## Start SOURCE DOCUMENT

As of cats 2.3, support for immutable.Seq is now built in. See "Where are implicit instances for Seq?" on the FAQ or this PR where the functionality was added.

0

If you are absolutely sure that the conversion from all Seq to List will always succeed in your code, you can simply transfer the Traverse structure from List to Seq over an (pseudo-)isomorphism:

  def traverseFromIso[F[_], Z[_]]
    (forward: F ~> Z, inverse: Z ~> F)
    (implicit zt: Traverse[Z])
  : Traverse[F] = new Traverse[F] {
    def foldLeft[A, B](fa: F[A], b: B)(f: (B, A) ⇒ B): B = zt.foldLeft(forward(fa), b)(f)
    def foldRight[A, B](fa: F[A], lb: Eval[B])(f: (A, Eval[B]) => Eval[B]): Eval[B] =
      zt.foldRight(forward(fa), lb)(f)

    def traverse[G[_], A, B]
      (fa: F[A])
      (f: (A) ⇒ G[B])
      (implicit appG: Applicative[G])
    : G[F[B]] = {
      (zt.traverse(forward(fa))(f)(appG)).map(zb => inverse(zb))
    }
  }

This isn't really an isomorphism, because the conversion from Seq to List can fail badly (e.g. if the sequence is infinite). What it does is simply converting Seq to List back and forth, and forwarding all method calls to those of Traverse[List].

Now you can use this method to build an instance of Traverse[Seq]:

 implicit val seqTraverse: Traverse[Seq] = traverseFromIso(
   new FunctionK[Seq, List] { def apply[X](sx: Seq[X]): List[X] = sx.toList },
   new FunctionK[List, Seq] { def apply[X](lx: List[X]): Seq[X] = lx }
 )

## End SOURCE DOCUMENT

§ GOAL: Write the next part of the forum answer on deriving a cats Traverse instance for Seq, continuing after its closing code snippet.

## Start MATERIAL SHOWN

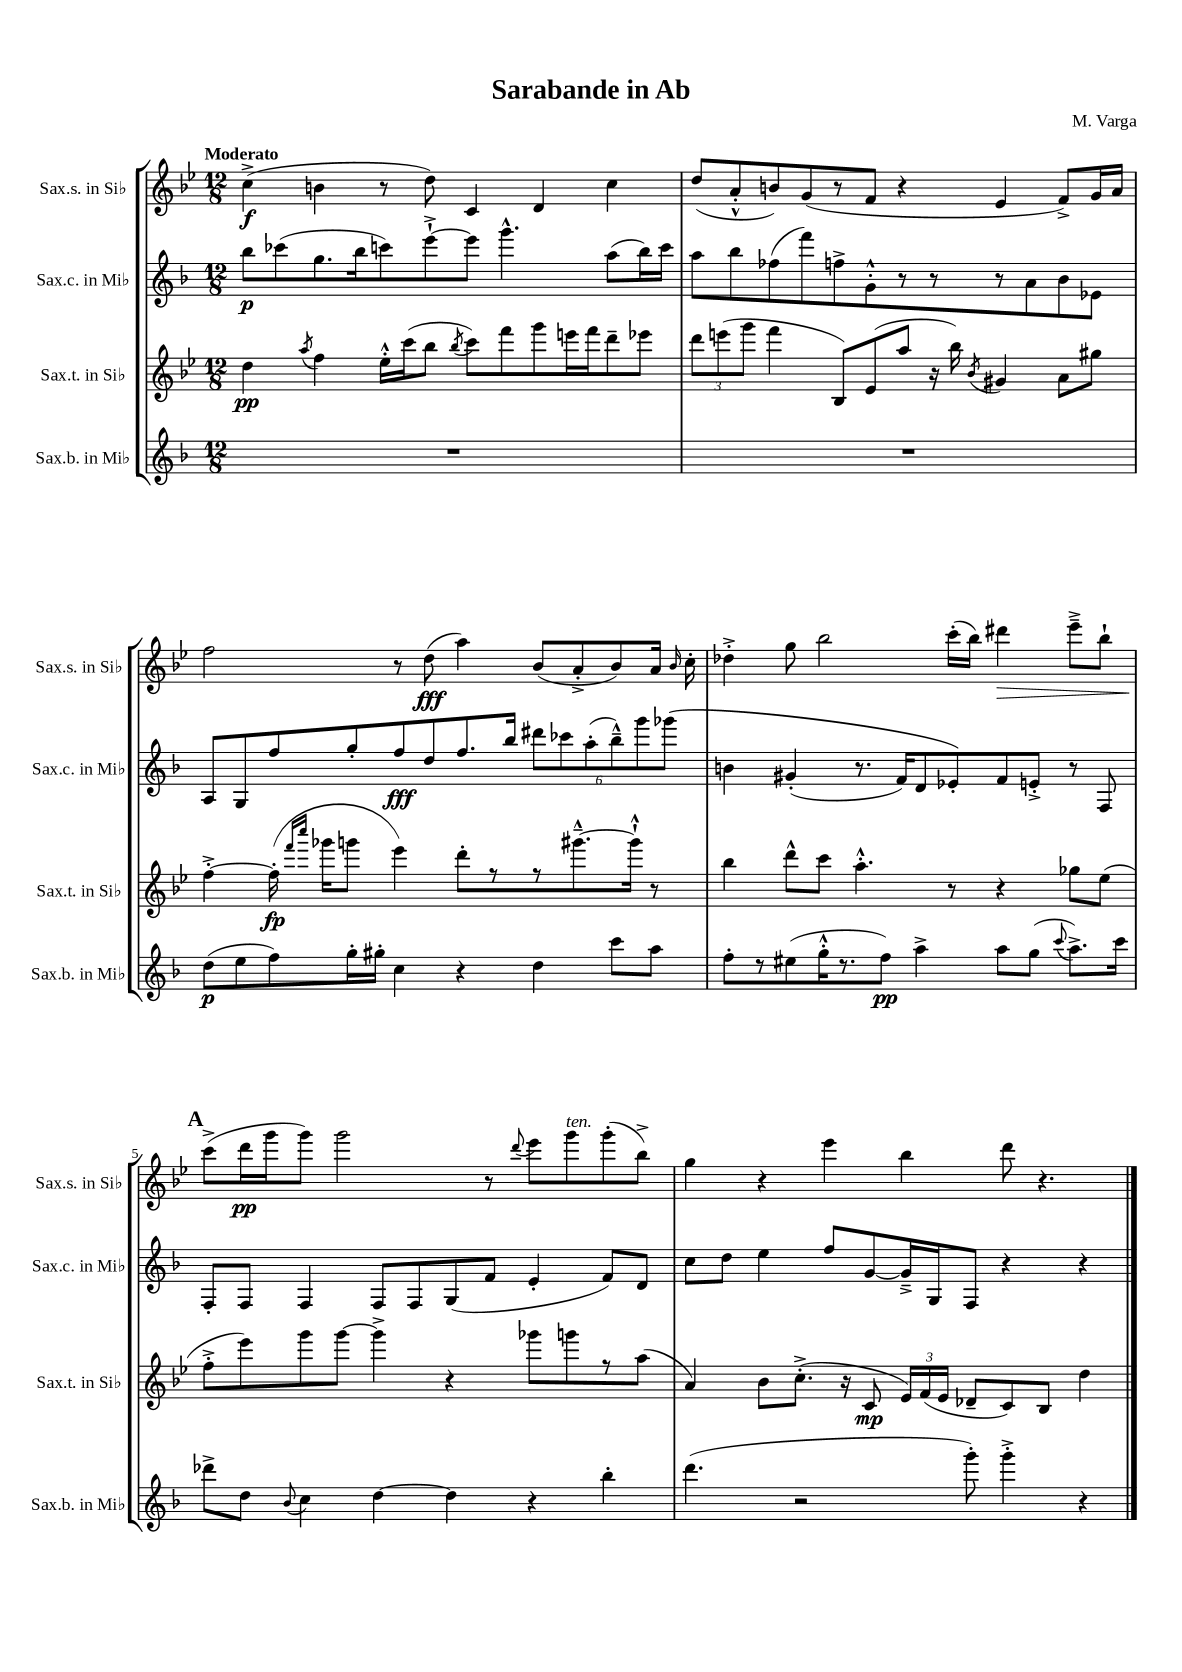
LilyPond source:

\header { title = "Sarabande in Ab" composer = "M. Varga" }
<<
\new StaffGroup <<
\new Staff = "s0" \with { instrumentName = "Sax.s. in Sib" shortInstrumentName = "Sax.s. in Sib" } {
    \clef treble \key bes \major \numericTimeSignature \time 12/8 \tempo "Moderato"
    \autoBeamOff c''4->\f( b'4 r8 d''8) c'4 d'4 c''4 |
    d''8[( a'8-.-^ b'8) g'8( r8 f'8] r4 ees'4 f'8[->) g'16 a'16] |
    f''2 r8 d''8\fff( a''4) bes'8[( a'8-.-> bes'8) a'16] \grace { bes'16 } c''16-. |
    des''4-.-> g''8 bes''2 c'''16[-.( bes''16]) dis'''4\> ees'''8[---> bes''8]-! |
    \mark \markup { \bold "A" } c'''8[->\!( d'''16\pp g'''16 g'''8]) g'''2 r8 \appoggiatura { d'''8 } ees'''8[ g'''8^\markup { \italic "ten." } g'''8-.( bes''8]->) |
    g''4 r4 ees'''4 bes''4 d'''8 r4. \bar "|." |
}
\new Staff = "s1" \with { instrumentName = "Sax.c. in Mib" shortInstrumentName = "Sax.c. in Mib" } {
    \clef treble \key f \major \numericTimeSignature \time 12/8
    \autoBeamOff bes''8[\p ces'''8( g''8. bes''16 c'''8) e'''8~-!-> e'''8] g'''4.-^ a''8[( bes''16) c'''16] |
    a''8[ bes''8 fes''8( f'''8) f''8-> g'8-.-^ r8 r8 r8 a'8 bes'8 ees'8] |
    a8[ g8 f''8 g''8-. f''8\fff d''8 f''8. bes''16] \tuplet 6/4 { dis'''8[ ces'''8 a''8-.( bes''8---^) g'''8 ges'''8]\( } |
    b'4 gis'4-.( r8. f'16[) d'8 ees'8-.\) f'8 e'8]-.-> r8 f8 |
    \mark \markup { \bold "A" } f8[-. f8] f4 f8[ f8 g8( f'8] e'4-. f'8[) d'8] |
    c''8[ d''8] e''4 f''8[ g'8~ g'16---> g16 f8] r4 r4 \bar "|." |
}
\new Staff = "s2" \with { instrumentName = "Sax.t. in Sib" shortInstrumentName = "Sax.t. in Sib" } {
    \clef treble \key bes \major \numericTimeSignature \time 12/8
    \autoBeamOff d''4\pp \acciaccatura { a''8 } f''4 ees''16[-.-^ c'''16( bes''8] \acciaccatura { bes''8 } c'''8[) f'''8 g'''8 e'''16 f'''16 d'''8-- ees'''8] |
    \tuplet 3/2 { d'''8[ e'''8( g'''8] } f'''4 bes8[) ees'8( a''8] r16 bes''16) \acciaccatura { bes'8 } gis'4 a'8[ gis''8] |
    f''4~-.-> f''16-.\fp( \grace { f'''16[ c''''16] } ges'''16[ g'''8] ees'''4) d'''8[-. r8 r8 gis'''8.~---^ gis'''16]-!-^ r8 |
    bes''4 d'''8[-^ c'''8] a''4.-.-^ r8 r4 ges''8[ ees''8]( |
    \mark \markup { \bold "A" } f''8[-.-> ees'''8) g'''8 g'''8]~ g'''4-> r4 ges'''8[ g'''8 r8 a''8]( |
    a'4) bes'8[ c''8.]-.->( r16 c'8\mp \tuplet 3/2 { ees'16[) f'16( ees'16] } des'8[-- c'8) bes8] d''4 \bar "|." |
}
\new Staff = "s3" \with { instrumentName = "Sax.b. in Mib" shortInstrumentName = "Sax.b. in Mib" } {
    \clef treble \key f \major \numericTimeSignature \time 12/8
    \autoBeamOff R1. |
    R1. |
    d''8[\p( e''8 f''8) g''16-. gis''16]-. c''4 r4 d''4 c'''8[ a''8] |
    f''8[-. r8 eis''8( g''16-.-^ r8. f''8]\pp) a''4-> a''8[ g''8]( \appoggiatura { c'''8 } a''8.[->) c'''16] |
    \mark \markup { \bold "A" } des'''8[-> d''8] \appoggiatura { bes'8 } c''4 d''4~ d''4 r4 bes''4-. |
    d'''4.( r2 g'''8-.) g'''4-.-> r4 \bar "|." |
}
>>
>>
\layout { \context { \Score \override BarNumber.break-visibility = ##(#f #t #t) barNumberVisibility = #(every-nth-bar-number-visible 5) } }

## End MATERIAL SHOWN

§ ANSWER TO THE TASK:
Full code snippet (compiles with scala 2.12.4 and cats 1.0.1):

import cats._
import cats.implicits._
import cats.arrow.FunctionK
import scala.language.higherKinds

object TraverseFromIso {

  // This method can build you a `Traversable[Seq]` from
  // an `Traversable[List]` and a pair of polymorphic conversion
  // functions:

  def traverseFromIso[F[_], Z[_]]
    (forward: F ~> Z, inverse: Z ~> F)
    (implicit zt: Traverse[Z])
  : Traverse[F] = new Traverse[F] {
    def foldLeft[A, B](fa: F[A], b: B)(f: (B, A) ⇒ B): B = zt.foldLeft(forward(fa), b)(f)
    def foldRight[A, B](fa: F[A], lb: Eval[B])(f: (A, Eval[B]) => Eval[B]): Eval[B] =
      zt.foldRight(forward(fa), lb)(f)

    def traverse[G[_], A, B]
      (fa: F[A])
      (f: (A) ⇒ G[B])
      (implicit appG: Applicative[G])
    : G[F[B]] = {
      (zt.traverse(forward(fa))(f)(appG)).map(zb => inverse(zb))
    }
  }

  // A little demo
  def main(args: Array[String]): Unit = {

    // To instantiate a `Traverse[Seq]`, we have to provide
    // two natural transformations (from List to Seq and back):

    implicit val seqTraverse: Traverse[Seq] = traverseFromIso(
      new FunctionK[Seq, List] { def apply[X](sx: Seq[X]): List[X] = sx.toList },
      new FunctionK[List, Seq] { def apply[X](lx: List[X]): Seq[X] = lx }
    )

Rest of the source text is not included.